Agricultural prices have risen substantially this year, particularly for food commodities, driven by supply shortfalls in South America and strong demand from China. However, most global food commodity markets remain adequately supplied by historical standards, and prices are expected to stabilize in 2022.

While global food commodity prices have remained stable recently, emerging evidence continues to confirm the effects of COVID-19 on food insecurity that are expected to continue through 2021 and 2022. An increasing number of countries are facing growing levels of acute food insecurity, reversing years of development gains.

“Although food commodity markets are well supplied globally, COVID-19 has severely impacted local labor and food markets around the world, reducing incomes, disrupting supply chains and intensifying food and nutrition security issues that were present even before the pandemic struck,” Kose said. “It is high time for policymakers to address the underlying sources of food insecurity.”
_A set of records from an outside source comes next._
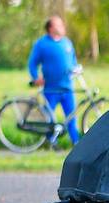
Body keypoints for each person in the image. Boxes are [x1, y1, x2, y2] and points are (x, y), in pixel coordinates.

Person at [28, 15, 80, 145]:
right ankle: (51, 142)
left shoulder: (67, 42)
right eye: (59, 25)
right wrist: (35, 77)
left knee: (72, 118)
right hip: (51, 89)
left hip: (68, 88)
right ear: (51, 28)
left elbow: (73, 61)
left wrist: (76, 69)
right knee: (49, 119)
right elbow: (32, 63)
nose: (62, 27)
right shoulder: (41, 44)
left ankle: (76, 143)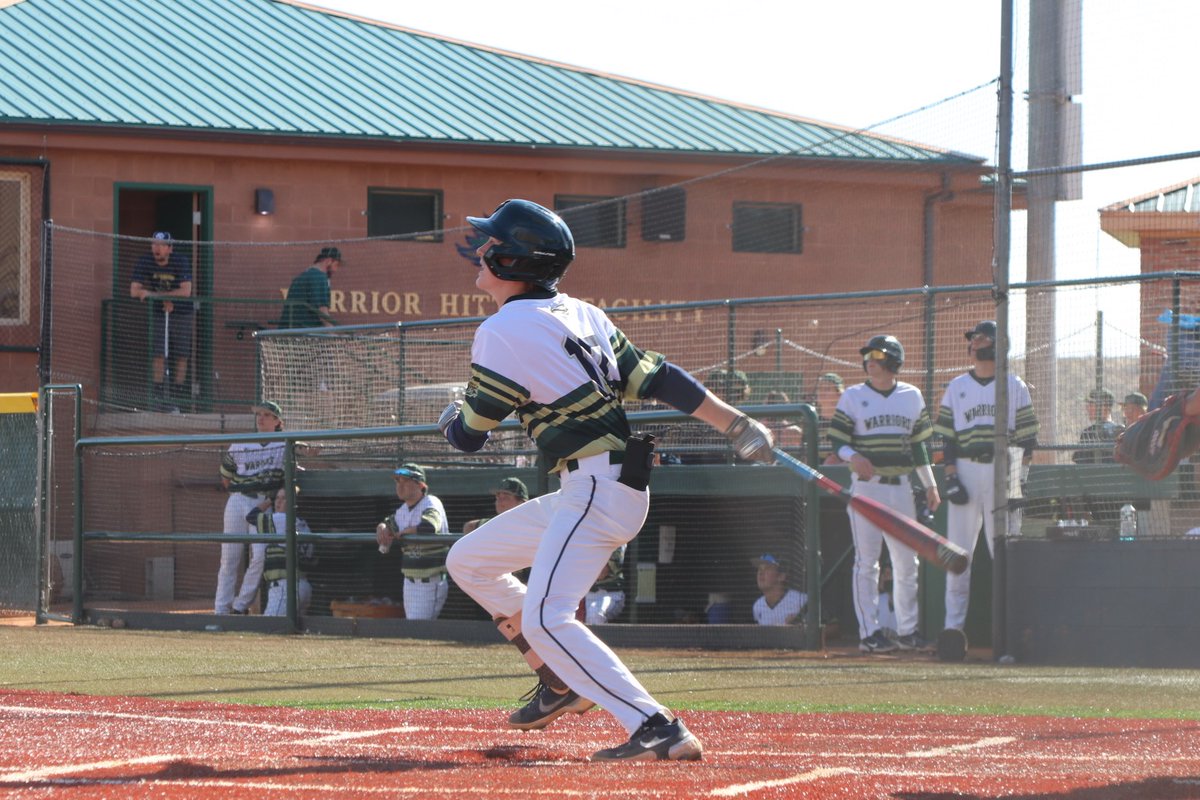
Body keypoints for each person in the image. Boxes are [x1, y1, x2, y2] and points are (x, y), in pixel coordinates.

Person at [440, 198, 774, 761]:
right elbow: (658, 378)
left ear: (514, 261)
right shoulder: (582, 311)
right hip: (596, 487)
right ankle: (561, 680)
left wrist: (452, 417)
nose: (481, 249)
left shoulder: (502, 329)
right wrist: (734, 421)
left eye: (491, 244)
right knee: (469, 560)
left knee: (548, 618)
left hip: (596, 488)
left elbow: (470, 435)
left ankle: (655, 725)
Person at [829, 334, 940, 654]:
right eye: (867, 355)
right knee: (867, 563)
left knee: (908, 563)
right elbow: (837, 439)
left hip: (901, 488)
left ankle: (908, 631)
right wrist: (853, 457)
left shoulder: (911, 395)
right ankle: (869, 634)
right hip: (866, 489)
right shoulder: (852, 396)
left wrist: (930, 483)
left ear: (893, 359)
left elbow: (919, 444)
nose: (869, 359)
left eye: (876, 354)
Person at [934, 321, 1038, 640]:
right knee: (957, 553)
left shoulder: (1014, 384)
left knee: (1006, 553)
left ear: (997, 344)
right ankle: (953, 629)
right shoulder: (956, 386)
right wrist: (951, 477)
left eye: (981, 337)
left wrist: (1018, 482)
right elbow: (945, 439)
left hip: (1001, 469)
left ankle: (1011, 627)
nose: (975, 342)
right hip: (965, 467)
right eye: (973, 338)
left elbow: (1026, 438)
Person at [215, 401, 286, 615]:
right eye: (259, 415)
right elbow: (225, 477)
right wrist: (241, 492)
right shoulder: (241, 443)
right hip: (238, 499)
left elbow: (298, 459)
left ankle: (239, 606)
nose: (261, 418)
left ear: (277, 421)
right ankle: (221, 609)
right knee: (229, 556)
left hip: (263, 502)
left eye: (266, 415)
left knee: (261, 555)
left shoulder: (284, 444)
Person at [375, 463, 451, 621]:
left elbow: (429, 527)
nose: (399, 485)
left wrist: (406, 532)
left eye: (405, 481)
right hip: (409, 581)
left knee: (418, 627)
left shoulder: (431, 502)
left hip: (430, 581)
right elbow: (389, 524)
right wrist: (382, 527)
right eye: (397, 481)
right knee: (414, 627)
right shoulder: (402, 510)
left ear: (420, 485)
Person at [129, 231, 193, 408]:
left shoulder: (180, 261)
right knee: (158, 353)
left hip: (182, 313)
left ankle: (178, 394)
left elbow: (186, 291)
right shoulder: (145, 261)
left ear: (170, 248)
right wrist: (161, 299)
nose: (157, 248)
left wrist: (154, 295)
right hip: (159, 312)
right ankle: (157, 394)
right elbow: (134, 291)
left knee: (182, 354)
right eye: (154, 244)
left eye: (162, 245)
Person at [246, 486, 315, 616]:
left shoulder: (281, 519)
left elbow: (251, 516)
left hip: (285, 588)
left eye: (284, 499)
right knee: (292, 634)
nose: (278, 502)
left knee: (269, 630)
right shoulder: (305, 525)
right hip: (304, 588)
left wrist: (268, 501)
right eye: (277, 498)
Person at [281, 246, 342, 328]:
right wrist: (332, 332)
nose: (336, 270)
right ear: (329, 261)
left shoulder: (303, 276)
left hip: (290, 330)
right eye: (336, 265)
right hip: (304, 332)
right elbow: (322, 310)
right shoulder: (319, 277)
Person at [750, 553, 806, 626]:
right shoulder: (757, 606)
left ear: (781, 576)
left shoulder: (802, 600)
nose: (760, 573)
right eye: (759, 569)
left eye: (767, 568)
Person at [1072, 388, 1125, 464]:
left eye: (1091, 404)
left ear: (1104, 407)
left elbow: (1081, 464)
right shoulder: (1121, 431)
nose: (1087, 408)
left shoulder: (1090, 431)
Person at [463, 477, 529, 534]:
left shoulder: (532, 524)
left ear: (521, 503)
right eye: (498, 497)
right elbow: (469, 526)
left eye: (506, 497)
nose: (499, 501)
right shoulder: (495, 523)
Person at [584, 546, 626, 625]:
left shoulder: (617, 542)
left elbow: (602, 573)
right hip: (588, 593)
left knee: (595, 614)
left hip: (611, 593)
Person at [815, 372, 845, 465]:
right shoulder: (812, 420)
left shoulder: (845, 422)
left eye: (827, 389)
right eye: (820, 388)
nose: (821, 392)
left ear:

A Special Focus section investigates the impact of sharp changes in metal prices on metal-exporting countries. Metals, especially copper and aluminum are a major source of export revenue for 35 percent of emerging market and developing economies, with important implications for economic growth, macroeconomic stability, and, hence, poverty reduction. As metal prices are primarily driven by global demand, these countries can be particularly hard-hit by global recessions, which can trigger both a drop in metal prices and export revenue. Windfall revenues from high metal prices, which tend to be short-lived, should therefore be set aside in anticipation of the longer-lasting negative effects of price collapses that would warrant policy support.

“Metal price shocks are primarily driven by external demand factors, such as global recessions and recoveries,” said World Bank Senior Economist John Baffes. “During a recession, metal exporters may be hurt by both the broader downturn as well as a collapse in prices. Output losses associated with price drops are greater than the gains from price increases, and policymakers should prepare accordingly.”